Oleh: Rosita Budi Suryaningsih
Sesampainya di kediaman Abbad, Abu Hanifah meletakkan bungkusan beserta surat tersebut tepat di depan rumah.
Sang pemalas pun melihatnya, ia kemudian mengambil bungkusan tersebut dan bergembira bahwa skenario mengemisnya tadi berhasil. Surat tersebut dibacanya, tapi tak diperhatikannya lebih lanjut. Dibuang begitu saja.
Waktu pun berjalan. Suatu hari Abu Hanifah lewat lagi di rumah Abbad. Ia mengira Abbad telah bertobat, tapi ternyata dugaannya salah. Ia masih tetap mendengarkan skenario keluhan sang pemalas tersebut.
Abu Hanifah tak menyerah. Ia merasa sosoknya sebagai imam yang pandai berdakwah pun diuji. Menurutnya, ini adalah ujian baginya. Berdakwah di jalan Allah SWT memang terkadang tak mudah.
Sang Imam pun kembali ke rumahnya dan melakukan hal yang sama, menyiapkan uang, makanan, dan sepucuk surat bagi sang pemalas tersebut.
Kali ini, ia membuat surat yang lebih panjang. Tujuannya agar hati Abbad tersentuh dan bertobat. Ia kemudian meletakkan bungkusan tersebut di jendela rumah Abbad.
Dengan gembira Abbad pun mengambil bungkusan tersebut. Makanan dan uang. Selembar surat tersebut dipegangnya, kemudian dibacanya.
“Kawan, janganlah memohon seperti itu. Bukan begitu cara berikhtiar dan berusaha. Memohon seperti ini setiap hari, itu berarti Anda malas, berarti Anda telah putus asa pada kebenaran dan kekuasaan Allah. Sungguh tak ada yang ridha melihat orang malas seperti dirimu, yang tak mau bekerja untuk keselamatan dirinya,” kata Abu Hanifah dalam surat tersebut.
Tampaknya kali ini isi surat tersebut sedikit menggugah jiwa Abbad. Ia pun merenungi isi surat Abu Hanifah. Ia kemudian meneruskan membaca surat itu.
“Kawan, jangan Anda teruskan perbuatan demikian.
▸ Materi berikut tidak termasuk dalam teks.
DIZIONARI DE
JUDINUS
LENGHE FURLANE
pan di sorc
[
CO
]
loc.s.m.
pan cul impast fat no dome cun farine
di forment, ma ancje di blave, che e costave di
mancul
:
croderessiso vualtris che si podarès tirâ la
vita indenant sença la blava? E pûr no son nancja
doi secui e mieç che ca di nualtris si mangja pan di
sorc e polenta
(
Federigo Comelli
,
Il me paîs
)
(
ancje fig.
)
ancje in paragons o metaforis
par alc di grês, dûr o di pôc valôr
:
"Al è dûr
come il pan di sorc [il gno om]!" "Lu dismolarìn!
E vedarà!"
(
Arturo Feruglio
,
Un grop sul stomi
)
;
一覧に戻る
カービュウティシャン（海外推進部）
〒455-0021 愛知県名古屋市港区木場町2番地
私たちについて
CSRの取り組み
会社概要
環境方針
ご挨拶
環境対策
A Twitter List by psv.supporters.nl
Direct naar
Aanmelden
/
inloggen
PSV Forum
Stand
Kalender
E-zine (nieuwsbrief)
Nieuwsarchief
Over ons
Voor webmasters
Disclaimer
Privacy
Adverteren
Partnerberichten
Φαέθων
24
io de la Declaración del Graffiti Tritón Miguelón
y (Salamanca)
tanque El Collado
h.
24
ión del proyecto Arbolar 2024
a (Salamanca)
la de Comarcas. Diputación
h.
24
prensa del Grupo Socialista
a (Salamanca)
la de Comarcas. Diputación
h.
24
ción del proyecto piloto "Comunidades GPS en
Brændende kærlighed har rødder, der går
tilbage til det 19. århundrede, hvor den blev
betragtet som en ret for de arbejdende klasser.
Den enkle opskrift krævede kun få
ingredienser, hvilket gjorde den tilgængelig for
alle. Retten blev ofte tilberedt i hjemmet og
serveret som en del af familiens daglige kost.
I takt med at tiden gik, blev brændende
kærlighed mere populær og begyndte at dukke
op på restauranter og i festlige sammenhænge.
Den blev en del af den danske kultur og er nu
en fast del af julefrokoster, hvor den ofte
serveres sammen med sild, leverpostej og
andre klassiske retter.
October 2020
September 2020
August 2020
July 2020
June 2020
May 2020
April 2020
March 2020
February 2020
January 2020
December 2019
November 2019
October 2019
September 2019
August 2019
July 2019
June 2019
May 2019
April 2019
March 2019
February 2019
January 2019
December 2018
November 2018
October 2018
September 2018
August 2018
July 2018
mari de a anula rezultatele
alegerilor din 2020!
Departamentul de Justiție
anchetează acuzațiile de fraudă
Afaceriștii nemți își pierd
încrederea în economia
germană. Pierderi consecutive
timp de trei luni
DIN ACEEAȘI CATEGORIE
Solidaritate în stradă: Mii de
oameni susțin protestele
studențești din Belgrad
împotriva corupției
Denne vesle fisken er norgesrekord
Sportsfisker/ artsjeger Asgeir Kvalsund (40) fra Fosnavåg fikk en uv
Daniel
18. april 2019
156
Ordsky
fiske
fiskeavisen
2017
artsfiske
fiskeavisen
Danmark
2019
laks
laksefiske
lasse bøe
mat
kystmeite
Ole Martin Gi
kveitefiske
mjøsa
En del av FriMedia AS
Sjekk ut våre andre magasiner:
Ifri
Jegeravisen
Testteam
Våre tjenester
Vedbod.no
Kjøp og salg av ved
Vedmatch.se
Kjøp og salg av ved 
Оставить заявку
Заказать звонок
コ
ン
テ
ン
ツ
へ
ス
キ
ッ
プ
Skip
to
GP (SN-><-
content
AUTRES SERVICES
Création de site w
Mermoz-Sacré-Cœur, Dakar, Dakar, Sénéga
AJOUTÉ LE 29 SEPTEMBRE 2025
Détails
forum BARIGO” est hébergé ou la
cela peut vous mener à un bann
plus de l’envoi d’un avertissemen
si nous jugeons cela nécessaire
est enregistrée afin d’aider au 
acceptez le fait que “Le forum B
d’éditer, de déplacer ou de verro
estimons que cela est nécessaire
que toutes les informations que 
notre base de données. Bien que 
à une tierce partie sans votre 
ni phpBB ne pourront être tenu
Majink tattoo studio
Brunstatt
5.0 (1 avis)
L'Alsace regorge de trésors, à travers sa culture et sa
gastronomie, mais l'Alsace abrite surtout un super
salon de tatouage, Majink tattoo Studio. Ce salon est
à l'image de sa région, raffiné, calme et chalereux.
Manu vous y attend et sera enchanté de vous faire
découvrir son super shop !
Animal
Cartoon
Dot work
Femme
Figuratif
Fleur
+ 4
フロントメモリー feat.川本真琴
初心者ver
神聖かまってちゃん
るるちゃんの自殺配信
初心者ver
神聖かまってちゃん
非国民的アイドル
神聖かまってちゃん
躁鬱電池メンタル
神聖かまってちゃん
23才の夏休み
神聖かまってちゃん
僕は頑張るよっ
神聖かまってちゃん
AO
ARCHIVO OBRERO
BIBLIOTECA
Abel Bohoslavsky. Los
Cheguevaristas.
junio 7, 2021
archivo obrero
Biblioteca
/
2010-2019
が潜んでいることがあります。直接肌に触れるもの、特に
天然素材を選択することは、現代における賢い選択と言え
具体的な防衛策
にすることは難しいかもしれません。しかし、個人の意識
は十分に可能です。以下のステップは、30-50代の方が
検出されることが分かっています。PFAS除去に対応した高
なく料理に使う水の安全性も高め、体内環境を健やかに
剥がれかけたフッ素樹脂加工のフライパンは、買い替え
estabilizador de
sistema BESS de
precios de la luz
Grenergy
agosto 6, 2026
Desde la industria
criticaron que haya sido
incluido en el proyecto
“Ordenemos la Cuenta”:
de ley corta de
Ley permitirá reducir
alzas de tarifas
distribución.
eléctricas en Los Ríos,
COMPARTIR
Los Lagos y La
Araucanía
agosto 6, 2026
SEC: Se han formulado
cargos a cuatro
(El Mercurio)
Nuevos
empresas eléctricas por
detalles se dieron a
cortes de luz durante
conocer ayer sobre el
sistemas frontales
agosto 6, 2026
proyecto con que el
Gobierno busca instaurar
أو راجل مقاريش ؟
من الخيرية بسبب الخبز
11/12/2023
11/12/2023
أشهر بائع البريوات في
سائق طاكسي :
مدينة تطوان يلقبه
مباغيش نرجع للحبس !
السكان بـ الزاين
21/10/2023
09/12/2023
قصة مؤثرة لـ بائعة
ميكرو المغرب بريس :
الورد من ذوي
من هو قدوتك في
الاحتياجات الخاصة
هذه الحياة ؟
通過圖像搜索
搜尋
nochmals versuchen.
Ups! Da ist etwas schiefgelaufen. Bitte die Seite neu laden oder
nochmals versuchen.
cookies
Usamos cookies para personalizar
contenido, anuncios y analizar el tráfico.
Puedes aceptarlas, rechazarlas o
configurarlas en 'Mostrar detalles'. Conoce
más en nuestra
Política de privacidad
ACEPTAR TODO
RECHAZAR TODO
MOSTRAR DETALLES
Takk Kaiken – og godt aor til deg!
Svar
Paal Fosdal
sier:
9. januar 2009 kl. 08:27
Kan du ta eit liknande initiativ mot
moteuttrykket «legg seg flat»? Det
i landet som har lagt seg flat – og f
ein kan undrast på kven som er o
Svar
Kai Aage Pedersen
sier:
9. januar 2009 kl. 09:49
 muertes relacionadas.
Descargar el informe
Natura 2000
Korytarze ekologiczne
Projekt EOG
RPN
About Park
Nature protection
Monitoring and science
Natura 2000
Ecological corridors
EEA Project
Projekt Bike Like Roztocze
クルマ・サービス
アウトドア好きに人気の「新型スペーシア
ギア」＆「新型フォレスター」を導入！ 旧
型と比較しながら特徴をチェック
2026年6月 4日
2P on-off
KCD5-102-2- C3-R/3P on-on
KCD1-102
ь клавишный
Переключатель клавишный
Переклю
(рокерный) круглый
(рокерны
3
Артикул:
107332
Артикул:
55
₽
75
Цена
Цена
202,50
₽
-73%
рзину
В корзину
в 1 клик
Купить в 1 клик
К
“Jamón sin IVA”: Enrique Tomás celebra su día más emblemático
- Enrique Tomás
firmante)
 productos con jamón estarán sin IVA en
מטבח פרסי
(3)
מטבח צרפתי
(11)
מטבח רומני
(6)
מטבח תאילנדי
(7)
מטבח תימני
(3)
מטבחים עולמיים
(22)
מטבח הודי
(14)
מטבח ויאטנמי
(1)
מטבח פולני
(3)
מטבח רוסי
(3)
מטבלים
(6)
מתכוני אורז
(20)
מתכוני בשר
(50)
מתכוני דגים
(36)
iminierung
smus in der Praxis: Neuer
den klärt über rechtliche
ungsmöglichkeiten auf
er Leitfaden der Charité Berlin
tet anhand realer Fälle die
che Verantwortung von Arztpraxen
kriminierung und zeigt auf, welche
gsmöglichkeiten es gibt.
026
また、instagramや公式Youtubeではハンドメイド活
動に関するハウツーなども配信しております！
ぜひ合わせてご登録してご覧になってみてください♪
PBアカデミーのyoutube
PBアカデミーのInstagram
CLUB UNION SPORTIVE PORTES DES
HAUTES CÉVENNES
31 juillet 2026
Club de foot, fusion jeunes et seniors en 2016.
Hendaklah Anda bekerja, meski gajinya kecil asalkan halal tak mengapa. Bekerjalah, jangan hanya berdiam diri di rumah. Hanya Allah yang bisa memberi rezeki, tetapi rizki tersebut tak mungkin datang dengan sendirinya, Anda harus mencarinya kawan. Allah tak akan mengabulkan permohonan orang yang malas bekerja.”